§ Task set:
[1] In the passage on Brussels below, the author says the city has increasingly become a place of several things. List each of them.
[2] Proceed with the passage on Brussels and Islamist politics from the point where it stops, in the same formal register.

§ Source passage:
Brussels: European Capital or Islamic Center?
Brussels as the headquarters of the European Union is the nominal "capital of Europe." One would expect the city to be the center of enlightenment -- the exemplification of political and social tolerance and freedom of speech, assembly, and religion, not to mention an advocate of human rights. Disappointingly, recent events have shown that Brussels has increasingly become a place of lies, deliberate disinformation, political manipulation, anti-Semitism, and attacks on Israel.
Recent developments, particularly Islamist political as well as physical aggressiveness, justify this sad conclusion. One is the election in November 2012 of two Muslim politicians of the new Islam Party, Lhoucine Ait Jeddig and Redouane Ahrouch, who won seats in two of the twenty municipalities of Brussels, Molenbeek-Saint-Jean and Anderlecht. Considering their unqualified stated objective to make Belgians understand the advantages of having Islamic people and Islamic laws, their assertion that "then[,] it will be completely natural to have Islamic laws and we will become an Islamic state" is quite chilling.

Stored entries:
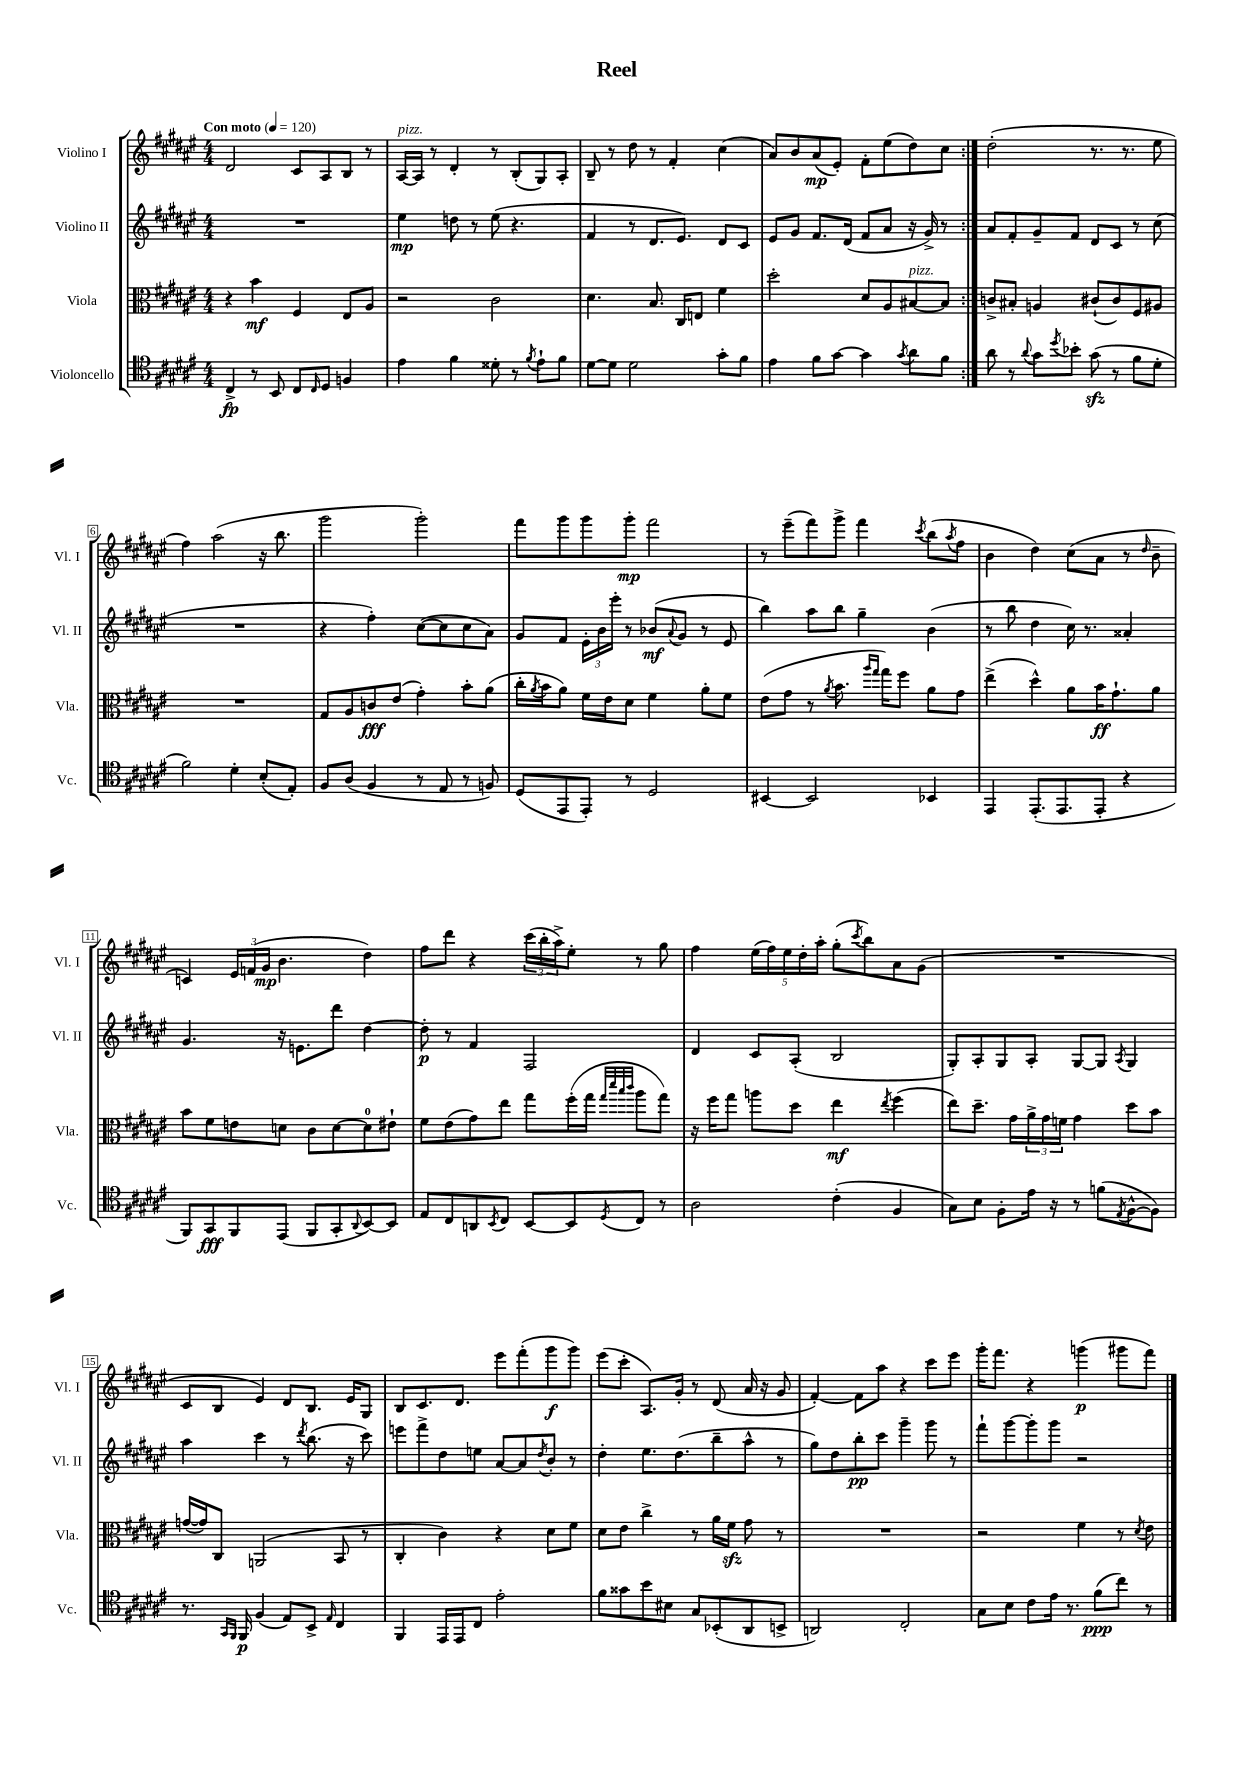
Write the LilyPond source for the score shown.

\header { title = "Reel" }
<<
\new StaffGroup <<
\new Staff = "s0" \with { instrumentName = "Violino I" shortInstrumentName = "Vl. I" } {
    \clef treble \key fis \major \numericTimeSignature \time 4/4 \tempo "Con moto" 4 = 120
    \repeat volta 2 { dis'2 cis'8 ais8 b8 r8 |
    ais16~^\markup { \italic "pizz." } ais16 r8 dis'4-. r8 b8-.( gis8) ais8-. |
    b8-- r8 dis''8 r8 fis'4-. cis''4( |
    ais'8) b'8 ais'8\mp( eis'8-.) fis'8-. eis''8( dis''8) cis''8 | }
    dis''2-.( r8. r8. eis''8 |
    fis''4) ais''2( r16 b''8. |
    gis'''2 gis'''2-.) |
    fis'''8 gis'''8 gis'''8 gis'''8-.\mp fis'''2 |
    r8 eis'''8--( fis'''8) gis'''8-> fis'''4 \acciaccatura { cis'''8 } b''8( \acciaccatura { ais''8 } fis''8 |
    b'4 dis''4) cis''8( ais'8 r8 \grace { dis''16 } b'8-- |
    c'4) \tuplet 3/2 { eis'16 f'16( gis'16\mp } b'4. dis''4) |
    fis''8 dis'''8 r4 \tuplet 3/2 { cis'''16( b''16-. ais''16->) } eis''8-. r8 gis''8 |
    fis''4 \tuplet 5/4 { eis''16( fis''16) eis''16 dis''16-. ais''16-. } gis''8-.( \acciaccatura { cis'''8 } b''8) ais'8 gis'8( |
    R1 |
    cis'8 b8 eis'4) dis'8 b8. eis'16 gis8 |
    b8 cis'8. dis'8. eis'''8 fis'''8-.( gis'''8\f gis'''8) |
    eis'''8( cis'''8-. ais8.) gis'16-. r8 dis'8( ais'16 r16 gis'8 |
    fis'4~-.) fis'8 ais''8 r4 cis'''8 eis'''8 |
    gis'''16-. fis'''8. r4 g'''4\p( gis'''8 fis'''8) \bar "|." |
}
\new Staff = "s1" \with { instrumentName = "Violino II" shortInstrumentName = "Vl. II" } {
    \clef treble \key fis \major \numericTimeSignature \time 4/4
    \repeat volta 2 { R1 |
    eis''4\mp d''8 r8 eis''8( r4. |
    fis'4 r8 dis'8. eis'8.) dis'8 cis'8 |
    eis'8 gis'8 fis'8. dis'16( fis'8 ais'8 r16 gis'16->) r8 | }
    ais'8 fis'8-. gis'8-- fis'8 dis'8 cis'8 r8 cis''8( |
    R1 |
    r4 fis''4-.) cis''8~( cis''8 cis''8 ais'8) |
    gis'8 fis'8 \tuplet 3/2 { eis'16-. b'16 eis'''16-. } r8 bes'8\mf( \appoggiatura { ais'8 } gis'8 r8 eis'8 |
    b''4) ais''8 b''8 gis''4-- b'4( |
    r8 b''8 dis''4 cis''16) r8. aisis'4-. |
    gis'4. r16 e'8. dis'''8 dis''4~ |
    dis''8-.\p r8 fis'4 fis2 |
    dis'4 cis'8 ais8-.( b2 |
    gis8-.) ais8-. gis8 ais8-. gis8~ gis8 \acciaccatura { ais8 } gis4 |
    ais''4 cis'''4 r8 \acciaccatura { dis'''8 } b''8.( r16 cis'''8) |
    e'''8 fis'''8-> dis''8 e''8 ais'8~ ais'8 \acciaccatura { dis''8 } b'8-. r8 |
    dis''4-. eis''8. dis''8.( b''8-- ais''8-^ r8 |
    gis''8) dis''8 b''8-.\pp cis'''8 gis'''4-- gis'''8 r8 |
    fis'''8-! gis'''8~ gis'''8-. gis'''8 r2 \bar "|." |
}
\new Staff = "s2" \with { instrumentName = "Viola" shortInstrumentName = "Vla." } {
    \clef alto \key fis \major \numericTimeSignature \time 4/4
    \repeat volta 2 { r4 b'4\mf fis4 eis8 ais8 |
    r2 cis'2 |
    dis'4. b8. cis16 e8 fis'4 |
    dis''2-. dis'8 ais8 bis8~^\markup { \italic "pizz." } bis8 | }
    c'8-> bis8-. a4 cis'8-!( cis'8) fis8 ais8 |
    R1 |
    gis8 ais8 c'8\fff eis'8( gis'4-.) b'8-. ais'8( |
    cis''16-. \acciaccatura { ais'8 } b'16 ais'8) fis'16 eis'16 dis'8 fis'4 ais'8-. fis'8 |
    eis'8( gis'8 r8 \acciaccatura { ais'8 } b'8. \grace { ais''16 gis''16 } gis''16) fis''8 ais'8 gis'8 |
    eis''4->( dis''4-^) ais'8 b'16\ff gis'8.-! ais'8 |
    b'8 fis'8 e'8 d'8 cis'8 d'8~ d'8-0 eis'8-! |
    fis'8 eis'8( gis'8) eis''8 gis''8 fis''16-.( gis''16 \grace { gis''32 dis'''32 b''32 cis'''32 } ais''8 gis''8) |
    r16 fis''16 gis''8 a''8 dis''8 eis''4\mf \acciaccatura { eis''8 } fis''4( |
    eis''8) dis''8.-- gis'16 \tuplet 3/2 { ais'16-> gis'16 f'16 } gis'4 dis''8 b'8 |
    g'16~( g'16) cis8 a,2( b,8 r8 |
    cis4-. cis'4) r4 dis'8 fis'8 |
    dis'8 eis'8 cis''4-> r8 ais'16 fis'16\sfz gis'8 r8 |
    R1 |
    r2 fis'4 r8 \acciaccatura { dis'8 } eis'8 \bar "|." |
}
\new Staff = "s3" \with { instrumentName = "Violoncello" shortInstrumentName = "Vc." } {
    \clef tenor \key fis \major \numericTimeSignature \time 4/4
    \repeat volta 2 { cis4->\fp r8 b,8 cis8 \grace { cis16 } dis8 f4 |
    eis'4 fis'4 disis'8-. r8 \acciaccatura { fis'8 } eis'8-! fis'8 |
    dis'8~ dis'8 dis'2 gis'8-. fis'8 |
    eis'4 fis'8 gis'8~ gis'4 \acciaccatura { gis'8 } ais'8 fis'8 | }
    ais'8 r8 \appoggiatura { ais'8 } gis'8 \acciaccatura { dis''8 } bes'8-. gis'8\sfz( r8 fis'8 dis'8-. |
    fis'2) dis'4-. b8-.( eis8-.) |
    fis8 ais8( fis4 r8 eis8 r8 f8) |
    dis8( eis,8 eis,8-.) r8 dis2 |
    bis,4~ bis,2 bes,4 |
    eis,4 eis,8.-.( eis,8. eis,8-. r4 |
    fis,8) gis,8\fff fis,8 eis,8( fis,8 gis,8-. \appoggiatura { ais,8 } b,8~) b,8 |
    eis8 cis8 a,8 \acciaccatura { b,8 } cis8 b,8~ b,8 \acciaccatura { dis8 } cis8 r8 |
    ais2 cis'4-.( fis4 |
    gis8) b8 fis8-. eis'16 r16 r8 f'8( \acciaccatura { eis8 } fis8~-^ fis8) |
    r8. \grace { gis,16 fis,16 } fis,16\p fis4( eis8) b,8-> \grace { eis16 } cis4 |
    fis,4 eis,16 eis,16 cis8 eis'2-. |
    fis'8 gisis'8 b'8 bis8 gis8 bes,8-.( ais,8 b,8-> |
    a,2) cis2-. |
    gis8 b8 cis'8 eis'16 r8. fis'8\ppp( cis''8) r8 \bar "|." |
}
>>
>>
\layout { \context { \Score \override BarNumber.stencil = #(make-stencil-boxer 0.1 0.3 ly:text-interface::print) } }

§ Task responses:
[1]
- lies
- deliberate disinformation
- political manipulation
- anti-Semitism
- attacks on Israel

[2]
The Islam Party intends to continue running candidates in future Belgian and European-wide elections. It is likely to gain further successes because of demographic changes in the country. Calculations suggest that Muslims in Belgium now number 625,000, more than six percent of the total population. Brussels contains 300,000 Muslims -- more than a quarter of its population. It is now the largest Islamic city in Europe; by 2030 it will, according to the sociologist Felice Dassetto in her book The Iris and the Crescent, probably have a Muslim majority.
The heavily Muslim-populated districts of Brussels have become troubled areas, experiencing a considerable increase in crime, including about 250 gang-rapes a year since 2007. For some years, these areas have been arenas of violence: in the riots of September 2009, the Muslim inhabitants attacked the Belgian police with Molotov cocktails, stones, and tear gas. Among other consequences of this violence, the U.S. advertising agency BBDO in June 2011 left its offices in the Molenbeek district of Brussels after stating that there had been more than 150 assaults on its staff. Other multinational corporations left the area for similar reasons.
Simultaneously with its declaration that its ultimate goal was to establish sharia law in Belgium, the Islam Party issued three main immediate demands: Halal meals in public cafeterias, national recognition of Muslim holidays, and insistence that all women publicly wear hijab coverings. The danger of that ultimate goal of the Islamic extremists has now been recognized publicly in March 2013 by the Belgian foreign minister, Didier Reynders. He made a point of saying he was not critical of moderate Islam views but was calling for more monitoring of the messages that some imams in Belgium, about 300 of whom obtain state subsidies, are preaching in their mosques. He drew attention to those imans or other types of preachers "who adhere to more salafist and fundamentalist views, or who support radical movements, instead of having more moderate views."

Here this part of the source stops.